Thanks for doing your part to keep public access to our shore line.

It's sad to think that our laws cannot see a difference between a dude with a pole on his board, and a mile long commercial net. One is a sportsman, the other is vacuuming the sea empty of life.

I like your reminder that mother nature (the shoreline) and a line on a map don't always agree. The pier juts out from the shoreline, as it must. Some line drawn by a bureaucrat is less important. I hope our fellow citizens on the pier will lay off.
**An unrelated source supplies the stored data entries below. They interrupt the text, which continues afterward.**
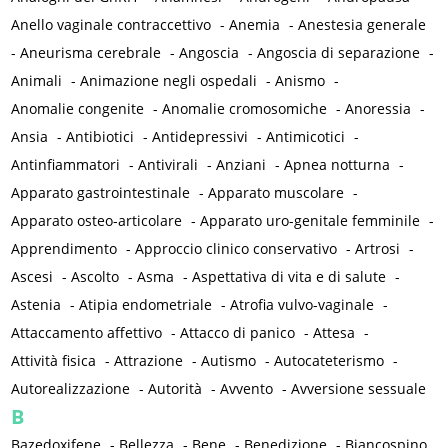
Anello vaginale contraccettivo
-
Anemia
-
Anestesia generale
-
Aneurisma cerebrale
-
Angoscia
-
Angoscia di separazione
-
Animali
-
Animazione negli ospedali
-
Anismo
-
Anomalie congenite
-
Anomalie cromosomiche
-
Anoressia
-
Ansia
-
Antibiotici
-
Antidepressivi
-
Antimicotici
-
Antinfiammatori
-
Antivirali
-
Anziani
-
Apnea notturna
-
Apparato gastrointestinale
-
Apparato muscolare
-
Apparato osteo-articolare
-
Apparato uro-genitale femminile
-
Apprendimento
-
Approccio clinico conservativo
-
Artrosi
-
Ascesi
-
Ascolto
-
Asma
-
Aspettativa di vita e di salute
-
Astenia
-
Atipia endometriale
-
Atrofia vulvo-vaginale
-
Attaccamento affettivo
-
Attacco di panico
-
Attesa
-
Attività fisica
-
Attrazione
-
Autismo
-
Autocateterismo
-
Autorealizzazione
-
Autorità
-
Avvento
-
Avversione sessuale
B
Bazedoxifene
-
Bellezza
-
Bene
-
Benedizione
-
Biancospino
If we changed the signage to reflect the truth, that you can access the ocean from, and return through, the restricted areas to fish outside of those areas, then It might make it a little more clear to those who think they are in the right to 'harass' anglers utilizing the safe approach spots for human-powered vessels. I think, citing the abundance of and expansive growth in popularity of, SUPs and fishing kayaks, that they need stay out of the reserves. Bummer to lose such a good spot, but it will benefit the area around the reserve in the long run. There is still lots of good fishery to enjoy and the fight, though costly and lengthy to this point, has settled in a good balance for the angler and the environment. If opened to human-powered boards and 'yaks only, the new stealthy fleet of vessels would pick the reserves clean. With increased population and effect on the environment, we need to change with the science if we wish to leave this great fishery to our grandchildren.